[BEGIN SELECTED PASSAGE]
Minimum Cost for Machine Factory Order Fulfillment

Little T has opened a machine factory. Over N weeks, the cost of raw materials and labor fluctuates. In the i-th week, producing one machine costs $C_i$ yuan. If a machine is not sold immediately, there is a weekly maintenance cost of $S$ yuan per machine, which remains constant.

The factory receives an order to deliver $Y_i$ machines in week i. Machines produced in week i, or stored from previous weeks, can be used to fulfill the order.

Your task is to calculate the minimum total cost to complete all orders over the N weeks.

Hint: A machine produced in week j and used in week i (where j ≤ i) will incur an effective cost of:

$$ cost = C_j + S \times (i - j) $$

You need to choose the optimal production week for each machine ordered, so that the sum of production and storage costs is minimized.

inputFormat

The input is given as follows:

• The first line contains two integers n and S, where n (1 ≤ n ≤ 10⁵) is the number of weeks and S is the storage cost per product per week.
• The second line contains n integers, representing the production cost for each week: $C_1, C_2, ..., C_n$.
• The third line contains n integers, representing the order quantity for each week: $Y_1, Y_2, ..., Y_n$.

You may assume that all integers are non-negative and fit into 32-bit signed integers.

outputFormat

Output a single integer: the minimum total cost to complete the orders over the n weeks.

sample

3 1
3 2 4
1 2 3

16
[END SELECTED PASSAGE]
[BEGIN MATERIAL SHOWN]
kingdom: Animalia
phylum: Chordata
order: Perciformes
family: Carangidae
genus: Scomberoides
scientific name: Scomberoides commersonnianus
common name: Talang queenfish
[END MATERIAL SHOWN]
[BEGIN MATERIAL SHOWN]
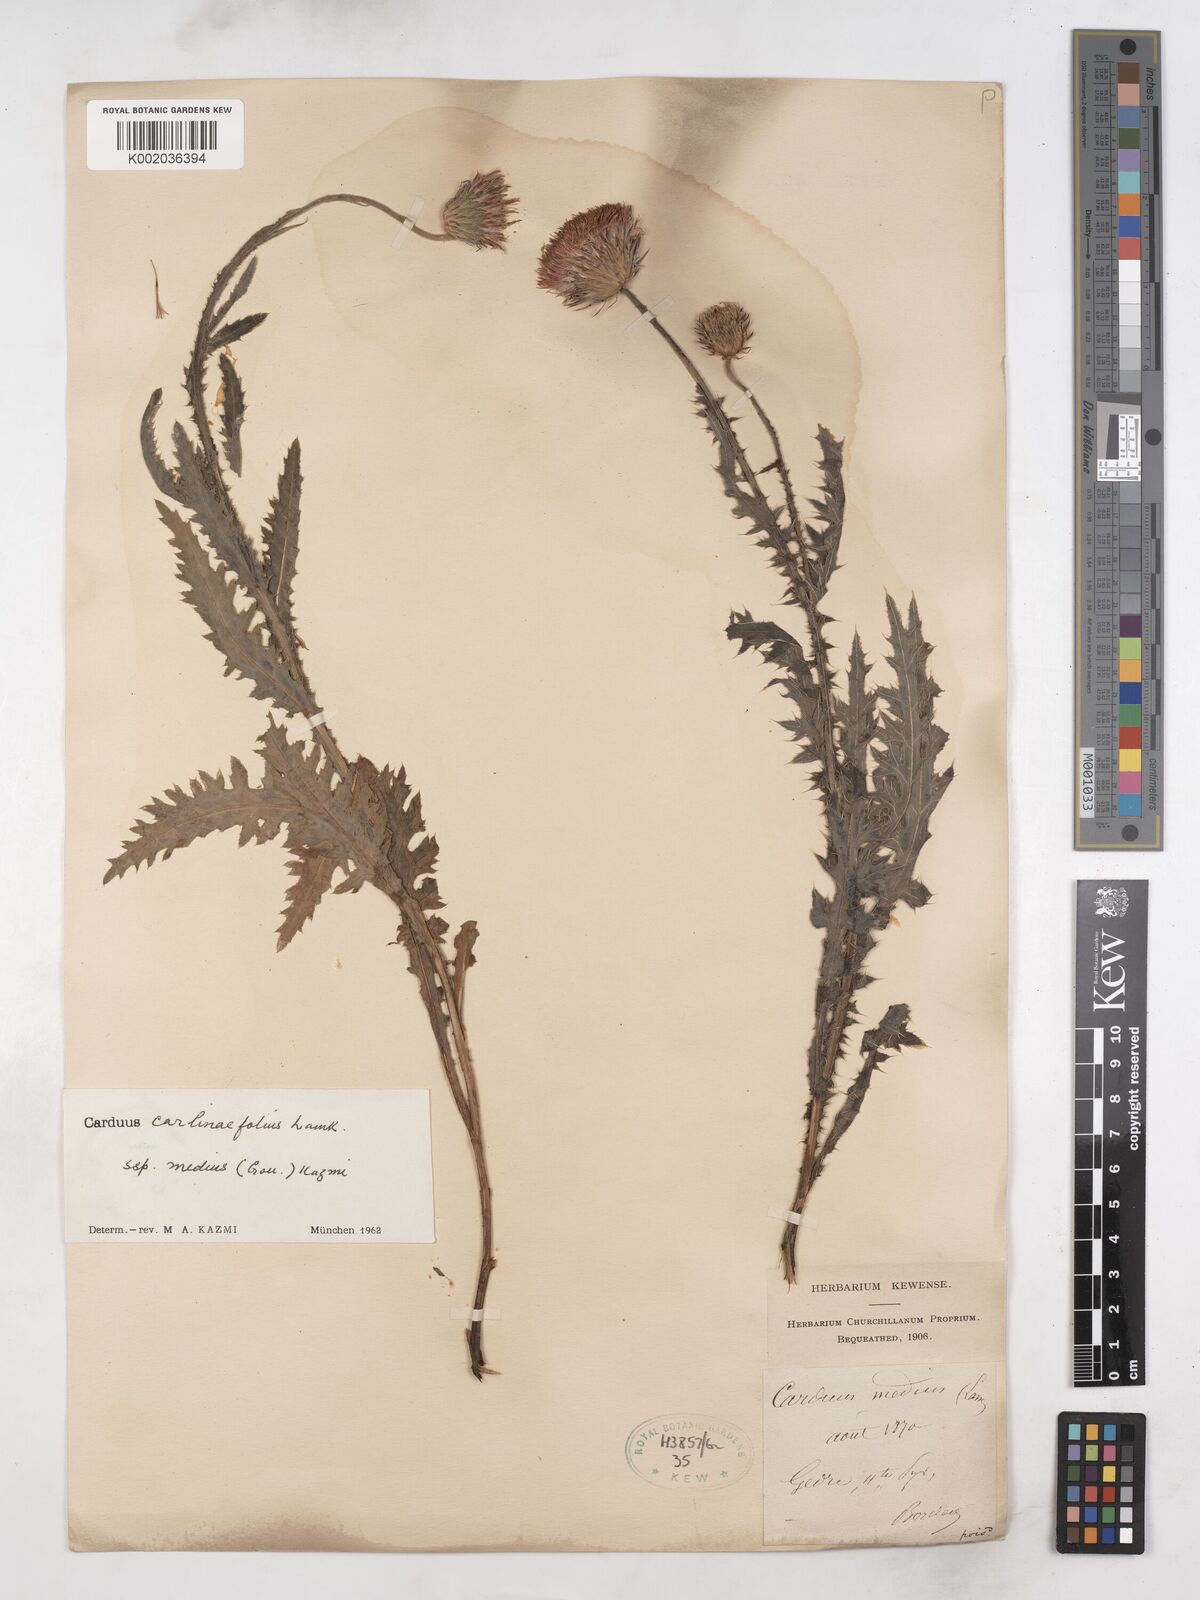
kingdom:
[END MATERIAL SHOWN]
Copy out the whole machine factory cost problem word for word, keeping every line and symbol unchanged. The lines above have no role here.

Minimum Cost for Machine Factory Order Fulfillment

Little T has opened a machine factory. Over N weeks, the cost of raw materials and labor fluctuates. In the i-th week, producing one machine costs $C_i$ yuan. If a machine is not sold immediately, there is a weekly maintenance cost of $S$ yuan per machine, which remains constant.

The factory receives an order to deliver $Y_i$ machines in week i. Machines produced in week i, or stored from previous weeks, can be used to fulfill the order.

Your task is to calculate the minimum total cost to complete all orders over the N weeks.

Hint: A machine produced in week j and used in week i (where j ≤ i) will incur an effective cost of:

$$ cost = C_j + S \times (i - j) $$

You need to choose the optimal production week for each machine ordered, so that the sum of production and storage costs is minimized.

inputFormat

The input is given as follows:

• The first line contains two integers n and S, where n (1 ≤ n ≤ 10⁵) is the number of weeks and S is the storage cost per product per week.
• The second line contains n integers, representing the production cost for each week: $C_1, C_2, ..., C_n$.
• The third line contains n integers, representing the order quantity for each week: $Y_1, Y_2, ..., Y_n$.

You may assume that all integers are non-negative and fit into 32-bit signed integers.

outputFormat

Output a single integer: the minimum total cost to complete the orders over the n weeks.

sample

3 1
3 2 4
1 2 3

16